> _Short exercise_
Present every line of the listing below as a numbered list, skipping any blank lines.
------ Data shown
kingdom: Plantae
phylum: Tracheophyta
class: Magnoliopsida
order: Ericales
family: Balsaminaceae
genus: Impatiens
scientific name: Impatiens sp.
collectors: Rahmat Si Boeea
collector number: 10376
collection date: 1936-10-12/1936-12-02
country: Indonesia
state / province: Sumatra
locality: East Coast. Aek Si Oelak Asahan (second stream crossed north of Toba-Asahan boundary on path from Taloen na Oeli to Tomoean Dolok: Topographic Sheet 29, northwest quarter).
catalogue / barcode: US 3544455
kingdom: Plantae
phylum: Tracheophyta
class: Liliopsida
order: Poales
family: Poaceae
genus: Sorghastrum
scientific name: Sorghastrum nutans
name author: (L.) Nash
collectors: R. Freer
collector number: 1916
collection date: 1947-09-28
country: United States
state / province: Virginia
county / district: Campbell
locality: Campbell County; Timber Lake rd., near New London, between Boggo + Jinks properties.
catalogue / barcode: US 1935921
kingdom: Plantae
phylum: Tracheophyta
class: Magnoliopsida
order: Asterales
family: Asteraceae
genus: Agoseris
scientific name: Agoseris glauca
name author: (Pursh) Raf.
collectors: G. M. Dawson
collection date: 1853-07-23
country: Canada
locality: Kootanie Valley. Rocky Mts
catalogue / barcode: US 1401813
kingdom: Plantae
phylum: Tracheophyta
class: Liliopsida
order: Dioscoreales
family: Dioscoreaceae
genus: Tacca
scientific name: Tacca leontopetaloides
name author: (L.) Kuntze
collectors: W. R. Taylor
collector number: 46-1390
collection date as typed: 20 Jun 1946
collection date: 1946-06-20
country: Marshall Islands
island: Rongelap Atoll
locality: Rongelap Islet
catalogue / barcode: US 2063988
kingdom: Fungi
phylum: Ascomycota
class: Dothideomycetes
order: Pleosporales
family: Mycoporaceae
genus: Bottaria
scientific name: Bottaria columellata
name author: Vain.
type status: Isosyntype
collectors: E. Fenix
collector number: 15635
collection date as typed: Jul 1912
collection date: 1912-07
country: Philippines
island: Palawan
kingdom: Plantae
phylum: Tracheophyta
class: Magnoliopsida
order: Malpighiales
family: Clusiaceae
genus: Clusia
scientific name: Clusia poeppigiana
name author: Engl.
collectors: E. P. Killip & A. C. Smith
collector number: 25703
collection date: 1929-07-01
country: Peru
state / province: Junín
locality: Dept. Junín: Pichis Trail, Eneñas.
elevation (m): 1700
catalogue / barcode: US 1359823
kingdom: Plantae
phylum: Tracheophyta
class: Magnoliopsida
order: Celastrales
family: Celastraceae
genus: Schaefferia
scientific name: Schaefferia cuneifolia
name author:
------------
> _Result for this exercise_
1. kingdom: Plantae
2. phylum: Tracheophyta
3. class: Magnoliopsida
4. order: Ericales
5. family: Balsaminaceae
6. genus: Impatiens
7. scientific name: Impatiens sp.
8. collectors: Rahmat Si Boeea
9. collector number: 10376
10. collection date: 1936-10-12/1936-12-02
11. country: Indonesia
12. state / province: Sumatra
13. locality: East Coast. Aek Si Oelak Asahan (second stream crossed north of Toba-Asahan boundary on path from Taloen na Oeli to Tomoean Dolok: Topographic Sheet 29, northwest quarter).
14. catalogue / barcode: US 3544455
15. kingdom: Plantae
16. phylum: Tracheophyta
17. class: Liliopsida
18. order: Poales
19. family: Poaceae
20. genus: Sorghastrum
21. scientific name: Sorghastrum nutans
22. name author: (L.) Nash
23. collectors: R. Freer
24. collector number: 1916
25. collection date: 1947-09-28
26. country: United States
27. state / province: Virginia
28. county / district: Campbell
29. locality: Campbell County; Timber Lake rd., near New London, between Boggo + Jinks properties.
30. catalogue / barcode: US 1935921
31. kingdom: Plantae
32. phylum: Tracheophyta
33. class: Magnoliopsida
34. order: Asterales
35. family: Asteraceae
36. genus: Agoseris
37. scientific name: Agoseris glauca
38. name author: (Pursh) Raf.
39. collectors: G. M. Dawson
40. collection date: 1853-07-23
41. country: Canada
42. locality: Kootanie Valley. Rocky Mts
43. catalogue / barcode: US 1401813
44. kingdom: Plantae
45. phylum: Tracheophyta
46. class: Liliopsida
47. order: Dioscoreales
48. family: Dioscoreaceae
49. genus: Tacca
50. scientific name: Tacca leontopetaloides
51. name author: (L.) Kuntze
52. collectors: W. R. Taylor
53. collector number: 46-1390
54. collection date as typed: 20 Jun 1946
55. collection date: 1946-06-20
56. country: Marshall Islands
57. island: Rongelap Atoll
58. locality: Rongelap Islet
59. catalogue / barcode: US 2063988
60. kingdom: Fungi
61. phylum: Ascomycota
62. class: Dothideomycetes
63. order: Pleosporales
64. family: Mycoporaceae
65. genus: Bottaria
66. scientific name: Bottaria columellata
67. name author: Vain.
68. type status: Isosyntype
69. collectors: E. Fenix
70. collector number: 15635
71. collection date as typed: Jul 1912
72. collection date: 1912-07
73. country: Philippines
74. island: Palawan
75. kingdom: Plantae
76. phylum: Tracheophyta
77. class: Magnoliopsida
78. order: Malpighiales
79. family: Clusiaceae
80. genus: Clusia
81. scientific name: Clusia poeppigiana
82. name author: Engl.
83. collectors: E. P. Killip & A. C. Smith
84. collector number: 25703
85. collection date: 1929-07-01
86. country: Peru
87. state / province: Junín
88. locality: Dept. Junín: Pichis Trail, Eneñas.
89. elevation (m): 1700
90. catalogue / barcode: US 1359823
91. kingdom: Plantae
92. phylum: Tracheophyta
93. class: Magnoliopsida
94. order: Celastrales
95. family: Celastraceae
96. genus: Schaefferia
97. scientific name: Schaefferia cuneifolia
98. name author:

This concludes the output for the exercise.